Leo Vargas leaned against the far wall with his hands shoved deep in his pockets, wearing the particular expression of someone who’d been explicitly asked to care about something and was still running the internal calculations on whether the required emotional investment was actually worth the energy expenditure.
Professor Takamura commanded the room's central seat as if it were a throne secured through a duel to the death, the scars on his face contorting into a wide grin that hinted at impending violence and seemed to savor the thought all too much.

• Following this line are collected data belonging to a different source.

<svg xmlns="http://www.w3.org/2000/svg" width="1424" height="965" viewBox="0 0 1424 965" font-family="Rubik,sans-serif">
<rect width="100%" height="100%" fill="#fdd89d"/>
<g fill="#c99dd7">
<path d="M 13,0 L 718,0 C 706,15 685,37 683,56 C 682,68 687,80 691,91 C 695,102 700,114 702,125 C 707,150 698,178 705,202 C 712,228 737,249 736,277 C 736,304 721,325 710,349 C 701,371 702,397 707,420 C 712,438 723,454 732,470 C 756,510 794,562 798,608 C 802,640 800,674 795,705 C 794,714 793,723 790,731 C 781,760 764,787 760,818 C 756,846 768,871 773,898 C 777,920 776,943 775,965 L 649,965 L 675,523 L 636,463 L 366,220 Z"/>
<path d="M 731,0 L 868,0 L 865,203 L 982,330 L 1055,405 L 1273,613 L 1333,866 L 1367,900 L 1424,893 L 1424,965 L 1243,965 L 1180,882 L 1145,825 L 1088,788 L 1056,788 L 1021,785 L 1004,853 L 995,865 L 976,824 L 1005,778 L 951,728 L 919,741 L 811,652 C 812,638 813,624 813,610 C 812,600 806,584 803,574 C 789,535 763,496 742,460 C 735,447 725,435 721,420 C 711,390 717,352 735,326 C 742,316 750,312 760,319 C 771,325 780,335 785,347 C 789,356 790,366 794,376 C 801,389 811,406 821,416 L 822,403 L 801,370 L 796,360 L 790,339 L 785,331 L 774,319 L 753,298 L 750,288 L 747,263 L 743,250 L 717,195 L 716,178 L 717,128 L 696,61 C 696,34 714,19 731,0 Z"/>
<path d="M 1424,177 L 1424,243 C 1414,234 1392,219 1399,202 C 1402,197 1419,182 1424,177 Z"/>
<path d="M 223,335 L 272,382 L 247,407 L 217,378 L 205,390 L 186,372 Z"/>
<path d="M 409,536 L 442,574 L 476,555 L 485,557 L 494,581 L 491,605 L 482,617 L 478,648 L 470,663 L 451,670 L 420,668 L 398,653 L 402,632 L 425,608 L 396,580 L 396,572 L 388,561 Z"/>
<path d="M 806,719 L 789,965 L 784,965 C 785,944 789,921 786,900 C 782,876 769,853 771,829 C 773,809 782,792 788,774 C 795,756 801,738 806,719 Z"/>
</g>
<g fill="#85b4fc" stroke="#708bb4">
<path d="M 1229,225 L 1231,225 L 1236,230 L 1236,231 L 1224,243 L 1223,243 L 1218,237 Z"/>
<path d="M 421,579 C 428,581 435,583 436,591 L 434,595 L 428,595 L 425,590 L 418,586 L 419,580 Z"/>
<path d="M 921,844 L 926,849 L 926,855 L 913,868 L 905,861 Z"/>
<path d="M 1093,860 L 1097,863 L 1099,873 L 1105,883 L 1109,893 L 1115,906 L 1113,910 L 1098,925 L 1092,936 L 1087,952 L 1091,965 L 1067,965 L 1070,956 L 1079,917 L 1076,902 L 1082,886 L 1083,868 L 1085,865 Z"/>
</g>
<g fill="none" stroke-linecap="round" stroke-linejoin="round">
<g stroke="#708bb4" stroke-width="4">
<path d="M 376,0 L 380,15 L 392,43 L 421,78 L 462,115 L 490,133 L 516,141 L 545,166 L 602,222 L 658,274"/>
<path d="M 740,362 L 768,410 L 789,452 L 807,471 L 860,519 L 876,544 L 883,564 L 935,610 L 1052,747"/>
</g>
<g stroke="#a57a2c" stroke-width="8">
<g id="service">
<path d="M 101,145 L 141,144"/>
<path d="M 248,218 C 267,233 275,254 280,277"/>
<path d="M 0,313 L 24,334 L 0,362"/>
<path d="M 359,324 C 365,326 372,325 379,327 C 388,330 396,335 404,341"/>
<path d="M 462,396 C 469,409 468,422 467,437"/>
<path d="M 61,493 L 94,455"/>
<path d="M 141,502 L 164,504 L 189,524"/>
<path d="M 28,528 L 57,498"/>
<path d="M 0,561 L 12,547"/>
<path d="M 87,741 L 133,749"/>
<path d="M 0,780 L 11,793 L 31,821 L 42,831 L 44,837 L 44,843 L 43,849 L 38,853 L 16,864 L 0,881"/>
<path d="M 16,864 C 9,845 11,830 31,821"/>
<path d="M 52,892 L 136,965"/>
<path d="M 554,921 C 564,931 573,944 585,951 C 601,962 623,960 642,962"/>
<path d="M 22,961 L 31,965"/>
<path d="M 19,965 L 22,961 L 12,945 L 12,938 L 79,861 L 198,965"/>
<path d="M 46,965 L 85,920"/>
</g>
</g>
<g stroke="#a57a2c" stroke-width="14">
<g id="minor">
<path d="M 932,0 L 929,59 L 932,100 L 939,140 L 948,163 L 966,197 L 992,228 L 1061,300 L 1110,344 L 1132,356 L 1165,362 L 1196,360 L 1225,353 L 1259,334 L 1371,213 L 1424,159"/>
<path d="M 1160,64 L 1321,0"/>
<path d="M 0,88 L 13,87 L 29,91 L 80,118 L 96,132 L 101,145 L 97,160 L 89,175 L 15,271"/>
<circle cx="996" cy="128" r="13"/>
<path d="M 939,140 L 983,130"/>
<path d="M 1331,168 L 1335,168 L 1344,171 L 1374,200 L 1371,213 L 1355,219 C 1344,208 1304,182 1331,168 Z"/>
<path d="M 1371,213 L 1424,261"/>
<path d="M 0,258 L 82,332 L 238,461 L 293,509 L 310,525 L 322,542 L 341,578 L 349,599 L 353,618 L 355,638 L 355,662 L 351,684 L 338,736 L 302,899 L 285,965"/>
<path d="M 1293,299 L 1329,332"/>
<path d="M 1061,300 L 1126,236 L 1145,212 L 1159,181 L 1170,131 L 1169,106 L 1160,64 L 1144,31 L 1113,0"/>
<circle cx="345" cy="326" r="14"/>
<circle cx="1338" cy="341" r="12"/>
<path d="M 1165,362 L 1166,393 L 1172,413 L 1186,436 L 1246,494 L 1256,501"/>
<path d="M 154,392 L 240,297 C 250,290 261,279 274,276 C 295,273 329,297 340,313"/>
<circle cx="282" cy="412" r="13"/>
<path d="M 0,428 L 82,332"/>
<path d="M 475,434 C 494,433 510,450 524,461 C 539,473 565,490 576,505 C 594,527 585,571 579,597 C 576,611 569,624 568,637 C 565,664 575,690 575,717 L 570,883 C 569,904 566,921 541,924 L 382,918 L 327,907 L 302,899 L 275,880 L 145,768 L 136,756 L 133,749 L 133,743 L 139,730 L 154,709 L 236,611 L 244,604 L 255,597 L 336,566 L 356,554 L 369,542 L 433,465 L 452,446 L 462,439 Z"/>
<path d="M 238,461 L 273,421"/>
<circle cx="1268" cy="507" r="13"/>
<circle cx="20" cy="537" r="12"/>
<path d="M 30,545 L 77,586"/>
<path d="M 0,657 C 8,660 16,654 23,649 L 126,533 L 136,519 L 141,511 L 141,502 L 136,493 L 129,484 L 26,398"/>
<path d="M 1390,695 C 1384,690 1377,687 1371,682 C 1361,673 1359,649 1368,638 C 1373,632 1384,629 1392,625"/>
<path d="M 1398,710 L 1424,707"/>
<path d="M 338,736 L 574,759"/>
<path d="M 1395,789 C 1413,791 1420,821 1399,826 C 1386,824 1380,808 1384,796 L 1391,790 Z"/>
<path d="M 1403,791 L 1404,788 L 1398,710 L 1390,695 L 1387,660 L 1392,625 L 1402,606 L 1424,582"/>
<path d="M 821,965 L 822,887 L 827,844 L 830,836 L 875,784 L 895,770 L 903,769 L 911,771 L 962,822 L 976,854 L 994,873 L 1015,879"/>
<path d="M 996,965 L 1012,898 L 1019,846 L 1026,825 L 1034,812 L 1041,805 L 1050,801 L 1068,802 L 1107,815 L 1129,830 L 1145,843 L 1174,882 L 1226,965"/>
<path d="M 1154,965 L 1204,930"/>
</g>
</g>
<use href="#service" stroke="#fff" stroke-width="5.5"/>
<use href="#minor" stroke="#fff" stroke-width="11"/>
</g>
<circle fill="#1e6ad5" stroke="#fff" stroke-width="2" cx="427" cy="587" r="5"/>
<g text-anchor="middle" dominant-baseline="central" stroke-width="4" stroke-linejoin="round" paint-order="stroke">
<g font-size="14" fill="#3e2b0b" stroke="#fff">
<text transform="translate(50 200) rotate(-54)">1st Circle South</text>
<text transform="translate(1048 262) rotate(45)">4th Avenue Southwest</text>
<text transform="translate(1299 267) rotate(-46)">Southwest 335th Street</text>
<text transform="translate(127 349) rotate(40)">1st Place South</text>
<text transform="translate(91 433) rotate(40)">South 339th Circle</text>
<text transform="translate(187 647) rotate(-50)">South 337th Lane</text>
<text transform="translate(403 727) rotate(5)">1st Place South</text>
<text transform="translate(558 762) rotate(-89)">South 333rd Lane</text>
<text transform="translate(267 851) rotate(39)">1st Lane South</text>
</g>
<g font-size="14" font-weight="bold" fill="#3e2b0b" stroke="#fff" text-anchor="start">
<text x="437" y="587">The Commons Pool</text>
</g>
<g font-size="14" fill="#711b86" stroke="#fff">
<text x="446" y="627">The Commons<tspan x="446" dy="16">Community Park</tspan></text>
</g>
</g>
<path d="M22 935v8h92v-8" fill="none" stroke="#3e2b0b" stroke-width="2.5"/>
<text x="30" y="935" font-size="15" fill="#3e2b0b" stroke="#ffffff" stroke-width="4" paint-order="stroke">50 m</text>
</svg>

"There's our prized combatant," he announced with forced cheerfulness as Reyna entered, sweeping a massive hand towards the frozen image on the display. "Fancy a viewing of your most glorious moments on the grand screen? I've set the part where you ingested concrete to repeat endlessly. Truly artistic. It perfectly encapsulates the event."
"I'll politely decline, thank you." Reyna settled onto the opposing sofa with affected nonchalance, tucking her legs beneath her. "What is this about?"
"Tournament tactics," Takamura stated, his grin somehow expanding further. "Which we absolutely must strategize because the infernal Onyx Hounds are currently dominating the leaderboard at first place. This means every other guild within this entire academy will be targeting them with their full might."
"And we must confront them directly to usurp their top position," Diego interjected, shifting from his languid posture to a more upright stance. His characteristic easy-going attitude had been replaced by a sharpened focus. "The standings are accurate, Rey. They've navigated two distinct A-Rank encounters without sustaining any casualties, conquered a damn Black Gate when most first-year students would be obliterated within five minutes, and their top prodigy just concluded a bout with our top prodigy that many observers are labeling as a draw."
"He fought me to a stalemate," Reyna corrected with a pointed edge, the nuance feeling critically significant. "There's a substantial divergence between those two outcomes."